すると、イノシシ君、なんとヘッドライトの中に立ち上がる。
彼からすると(彼女かもしれませんが)、横っ腹に車がつっこんできたわけで。
しかし、それでも立ち上がる、さすがは野生動物。
さすがにちょっと、ふらふらしていましたが、山の斜面に逃げていきました。
実をいうと、私の家の近辺の山野では、イノシシが繁殖しています。
そもそもが飼われていたイノブタを、誰かが山に放棄したらしいのです。
それ以前は存在しなかったのです。
ところが繁殖力が旺盛で、今や本物のイノシシと化し、時折、夜道を子連れで群れになって歩いていたりするのを、よく目撃していたのです。

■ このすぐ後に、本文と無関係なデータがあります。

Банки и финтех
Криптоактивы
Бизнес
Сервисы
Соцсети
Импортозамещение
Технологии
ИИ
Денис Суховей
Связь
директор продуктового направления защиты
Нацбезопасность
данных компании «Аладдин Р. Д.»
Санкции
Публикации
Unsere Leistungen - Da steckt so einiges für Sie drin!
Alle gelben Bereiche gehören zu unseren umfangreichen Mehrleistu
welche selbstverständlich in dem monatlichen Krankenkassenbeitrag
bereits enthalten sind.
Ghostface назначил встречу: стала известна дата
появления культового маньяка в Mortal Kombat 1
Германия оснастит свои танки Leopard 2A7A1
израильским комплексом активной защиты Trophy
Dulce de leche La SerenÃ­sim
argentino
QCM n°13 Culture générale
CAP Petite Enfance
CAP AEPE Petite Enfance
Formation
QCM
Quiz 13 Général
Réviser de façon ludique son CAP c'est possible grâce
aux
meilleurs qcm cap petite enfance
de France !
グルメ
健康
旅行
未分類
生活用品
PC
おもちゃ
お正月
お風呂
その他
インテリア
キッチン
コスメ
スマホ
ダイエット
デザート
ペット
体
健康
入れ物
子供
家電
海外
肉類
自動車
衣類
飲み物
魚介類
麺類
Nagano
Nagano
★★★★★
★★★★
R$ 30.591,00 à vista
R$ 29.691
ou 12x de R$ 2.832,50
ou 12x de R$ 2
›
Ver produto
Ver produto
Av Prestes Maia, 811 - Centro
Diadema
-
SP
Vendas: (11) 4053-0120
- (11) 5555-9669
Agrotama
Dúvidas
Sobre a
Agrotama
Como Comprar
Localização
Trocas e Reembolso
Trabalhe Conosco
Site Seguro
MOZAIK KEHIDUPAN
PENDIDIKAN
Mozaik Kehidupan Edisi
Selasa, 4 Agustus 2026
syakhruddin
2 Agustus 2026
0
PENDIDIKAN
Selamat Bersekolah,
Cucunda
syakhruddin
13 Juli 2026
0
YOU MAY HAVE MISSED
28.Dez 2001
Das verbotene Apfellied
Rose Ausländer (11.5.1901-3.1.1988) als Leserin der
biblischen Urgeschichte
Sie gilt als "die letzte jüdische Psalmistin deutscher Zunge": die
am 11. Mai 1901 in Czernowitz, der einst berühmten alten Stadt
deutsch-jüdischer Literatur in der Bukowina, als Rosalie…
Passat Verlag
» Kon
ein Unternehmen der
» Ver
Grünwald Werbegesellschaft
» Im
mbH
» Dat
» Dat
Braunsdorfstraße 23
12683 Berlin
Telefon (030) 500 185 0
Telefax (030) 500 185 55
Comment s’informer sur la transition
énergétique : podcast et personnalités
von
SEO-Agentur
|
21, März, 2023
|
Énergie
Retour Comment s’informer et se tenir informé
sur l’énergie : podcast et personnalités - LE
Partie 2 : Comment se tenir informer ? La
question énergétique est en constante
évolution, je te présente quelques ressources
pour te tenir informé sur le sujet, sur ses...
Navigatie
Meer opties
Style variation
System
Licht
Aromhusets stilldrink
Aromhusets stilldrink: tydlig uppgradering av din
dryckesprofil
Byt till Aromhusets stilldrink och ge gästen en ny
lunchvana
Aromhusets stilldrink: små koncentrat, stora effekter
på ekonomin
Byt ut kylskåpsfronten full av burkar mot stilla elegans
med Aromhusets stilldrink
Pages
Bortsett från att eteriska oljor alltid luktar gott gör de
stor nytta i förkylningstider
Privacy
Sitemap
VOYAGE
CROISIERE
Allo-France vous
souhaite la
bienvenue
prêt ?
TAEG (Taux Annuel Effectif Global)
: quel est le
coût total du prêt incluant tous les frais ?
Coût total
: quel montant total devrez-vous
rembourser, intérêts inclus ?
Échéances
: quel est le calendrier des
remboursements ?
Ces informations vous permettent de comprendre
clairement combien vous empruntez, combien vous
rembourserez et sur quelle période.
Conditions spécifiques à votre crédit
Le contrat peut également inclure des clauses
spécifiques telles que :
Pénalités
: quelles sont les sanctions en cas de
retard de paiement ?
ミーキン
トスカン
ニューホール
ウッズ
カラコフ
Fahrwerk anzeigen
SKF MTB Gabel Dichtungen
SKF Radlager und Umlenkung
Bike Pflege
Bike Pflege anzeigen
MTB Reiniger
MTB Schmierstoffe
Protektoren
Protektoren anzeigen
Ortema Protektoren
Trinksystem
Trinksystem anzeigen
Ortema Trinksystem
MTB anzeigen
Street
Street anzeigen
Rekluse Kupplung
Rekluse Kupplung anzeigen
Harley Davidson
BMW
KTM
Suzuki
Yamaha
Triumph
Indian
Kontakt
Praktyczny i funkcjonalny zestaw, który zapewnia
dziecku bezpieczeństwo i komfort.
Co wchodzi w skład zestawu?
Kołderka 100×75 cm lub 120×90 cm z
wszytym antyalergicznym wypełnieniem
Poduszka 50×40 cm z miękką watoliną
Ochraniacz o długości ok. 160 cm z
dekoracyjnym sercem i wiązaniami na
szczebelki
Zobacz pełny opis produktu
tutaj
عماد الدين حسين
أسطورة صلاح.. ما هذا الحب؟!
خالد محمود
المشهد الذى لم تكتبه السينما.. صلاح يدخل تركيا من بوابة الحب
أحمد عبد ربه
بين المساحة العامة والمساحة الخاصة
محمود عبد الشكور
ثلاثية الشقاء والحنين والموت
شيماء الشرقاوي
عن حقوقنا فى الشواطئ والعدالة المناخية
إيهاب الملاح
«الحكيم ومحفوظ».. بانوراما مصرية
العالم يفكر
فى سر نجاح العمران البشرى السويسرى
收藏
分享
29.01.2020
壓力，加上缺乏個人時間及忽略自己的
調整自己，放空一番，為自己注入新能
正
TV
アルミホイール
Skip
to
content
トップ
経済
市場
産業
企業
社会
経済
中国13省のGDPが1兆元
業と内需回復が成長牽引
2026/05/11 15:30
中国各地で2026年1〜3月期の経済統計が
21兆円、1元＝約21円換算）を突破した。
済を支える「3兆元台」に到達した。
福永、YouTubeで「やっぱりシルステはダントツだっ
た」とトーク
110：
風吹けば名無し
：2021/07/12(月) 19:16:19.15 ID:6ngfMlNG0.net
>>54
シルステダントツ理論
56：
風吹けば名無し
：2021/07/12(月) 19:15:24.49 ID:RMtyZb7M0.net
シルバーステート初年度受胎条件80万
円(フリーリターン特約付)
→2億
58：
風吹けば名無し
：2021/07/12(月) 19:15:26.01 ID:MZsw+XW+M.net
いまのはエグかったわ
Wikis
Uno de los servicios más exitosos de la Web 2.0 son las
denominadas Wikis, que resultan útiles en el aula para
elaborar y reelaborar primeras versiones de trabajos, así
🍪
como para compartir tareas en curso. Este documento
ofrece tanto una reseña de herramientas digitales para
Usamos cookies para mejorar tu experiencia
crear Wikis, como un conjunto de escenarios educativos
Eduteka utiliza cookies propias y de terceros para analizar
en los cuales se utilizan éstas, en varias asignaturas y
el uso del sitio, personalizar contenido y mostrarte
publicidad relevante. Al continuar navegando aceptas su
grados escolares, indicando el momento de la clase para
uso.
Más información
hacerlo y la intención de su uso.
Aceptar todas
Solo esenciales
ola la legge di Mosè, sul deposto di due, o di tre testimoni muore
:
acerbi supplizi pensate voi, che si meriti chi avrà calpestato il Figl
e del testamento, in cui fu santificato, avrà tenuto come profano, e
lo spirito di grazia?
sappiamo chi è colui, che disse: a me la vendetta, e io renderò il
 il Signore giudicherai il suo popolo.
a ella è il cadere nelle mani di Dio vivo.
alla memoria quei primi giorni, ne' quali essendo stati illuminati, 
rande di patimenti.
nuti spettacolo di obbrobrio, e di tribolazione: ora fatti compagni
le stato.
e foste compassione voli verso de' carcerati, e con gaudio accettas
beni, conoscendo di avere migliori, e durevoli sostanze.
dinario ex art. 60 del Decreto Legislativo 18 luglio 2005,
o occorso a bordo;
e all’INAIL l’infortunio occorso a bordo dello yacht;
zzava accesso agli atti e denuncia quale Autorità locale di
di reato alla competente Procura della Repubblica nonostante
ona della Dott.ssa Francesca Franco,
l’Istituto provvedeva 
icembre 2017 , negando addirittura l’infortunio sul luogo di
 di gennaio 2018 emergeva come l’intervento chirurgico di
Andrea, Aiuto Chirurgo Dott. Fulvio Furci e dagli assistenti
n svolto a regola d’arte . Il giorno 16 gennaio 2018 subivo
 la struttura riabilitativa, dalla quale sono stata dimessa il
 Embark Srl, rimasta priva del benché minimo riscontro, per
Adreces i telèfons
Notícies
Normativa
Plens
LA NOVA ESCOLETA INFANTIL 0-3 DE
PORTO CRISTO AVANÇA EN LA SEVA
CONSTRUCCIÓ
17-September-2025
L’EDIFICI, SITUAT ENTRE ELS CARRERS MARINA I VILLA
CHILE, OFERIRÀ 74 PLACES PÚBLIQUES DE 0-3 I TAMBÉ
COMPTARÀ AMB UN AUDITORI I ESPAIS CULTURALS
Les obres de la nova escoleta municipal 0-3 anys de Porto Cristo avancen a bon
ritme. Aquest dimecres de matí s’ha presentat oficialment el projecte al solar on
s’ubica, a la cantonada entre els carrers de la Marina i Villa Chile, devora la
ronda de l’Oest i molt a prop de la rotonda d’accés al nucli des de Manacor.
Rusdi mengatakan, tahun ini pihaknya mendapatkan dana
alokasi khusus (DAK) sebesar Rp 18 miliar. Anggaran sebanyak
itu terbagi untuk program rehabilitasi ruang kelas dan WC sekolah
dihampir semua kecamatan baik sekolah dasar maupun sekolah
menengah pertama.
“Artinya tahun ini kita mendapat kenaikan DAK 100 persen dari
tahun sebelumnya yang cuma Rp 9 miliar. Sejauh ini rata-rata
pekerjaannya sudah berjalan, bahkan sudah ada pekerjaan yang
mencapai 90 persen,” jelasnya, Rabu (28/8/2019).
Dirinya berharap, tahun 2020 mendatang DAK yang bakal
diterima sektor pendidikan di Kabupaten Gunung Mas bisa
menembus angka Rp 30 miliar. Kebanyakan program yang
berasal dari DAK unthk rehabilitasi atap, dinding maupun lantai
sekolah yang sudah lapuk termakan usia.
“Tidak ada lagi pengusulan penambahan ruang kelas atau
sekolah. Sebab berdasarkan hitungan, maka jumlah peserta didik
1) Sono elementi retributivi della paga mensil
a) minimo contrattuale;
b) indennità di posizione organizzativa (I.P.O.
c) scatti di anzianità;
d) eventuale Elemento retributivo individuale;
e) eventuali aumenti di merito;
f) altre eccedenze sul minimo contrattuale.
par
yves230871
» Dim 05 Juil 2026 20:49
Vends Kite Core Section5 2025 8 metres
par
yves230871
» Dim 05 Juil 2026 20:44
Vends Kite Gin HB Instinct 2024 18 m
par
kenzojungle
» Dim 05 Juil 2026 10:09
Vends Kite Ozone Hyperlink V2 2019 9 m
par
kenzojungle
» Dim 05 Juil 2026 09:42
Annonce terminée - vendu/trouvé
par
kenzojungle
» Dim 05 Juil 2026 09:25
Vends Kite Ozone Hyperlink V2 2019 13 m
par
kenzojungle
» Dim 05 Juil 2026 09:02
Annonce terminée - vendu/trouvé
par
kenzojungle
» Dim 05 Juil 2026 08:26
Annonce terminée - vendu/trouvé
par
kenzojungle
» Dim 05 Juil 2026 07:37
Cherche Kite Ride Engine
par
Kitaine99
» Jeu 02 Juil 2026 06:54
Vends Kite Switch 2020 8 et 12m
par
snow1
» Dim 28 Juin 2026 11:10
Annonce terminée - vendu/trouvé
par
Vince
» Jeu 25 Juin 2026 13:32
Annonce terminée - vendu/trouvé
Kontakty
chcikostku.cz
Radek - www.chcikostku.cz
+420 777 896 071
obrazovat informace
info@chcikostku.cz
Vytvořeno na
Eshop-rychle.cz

この無責任な放逐のおかげで、近隣の田畑は荒らされ(イノシシは何でも食べます)、農作業をやめざるを得なかった家はいっぱいいます。
以前には、夜道で妖怪ヌリカベのような、巨大なイノシシを見かけたことすらあります。
(このときも、本当にゾッとしました)
私が衝突したのは、体長1メートルちょっとくらいのイノシシでしたが、愛車オッティは無惨な姿に。

しかし、不幸中の幸いか、ほとんどバンパーだけの損傷で済みました。
もう少し中央でぶつかっていたら、ラジエーターなどもいっちゃってたでしょう。
このところずっと安全運転を心がけていて、速度も低かったのも幸いしたようです。
現状、車の修理パーツ待ちの状態です。
この夏、もっともゾッとした夜でした。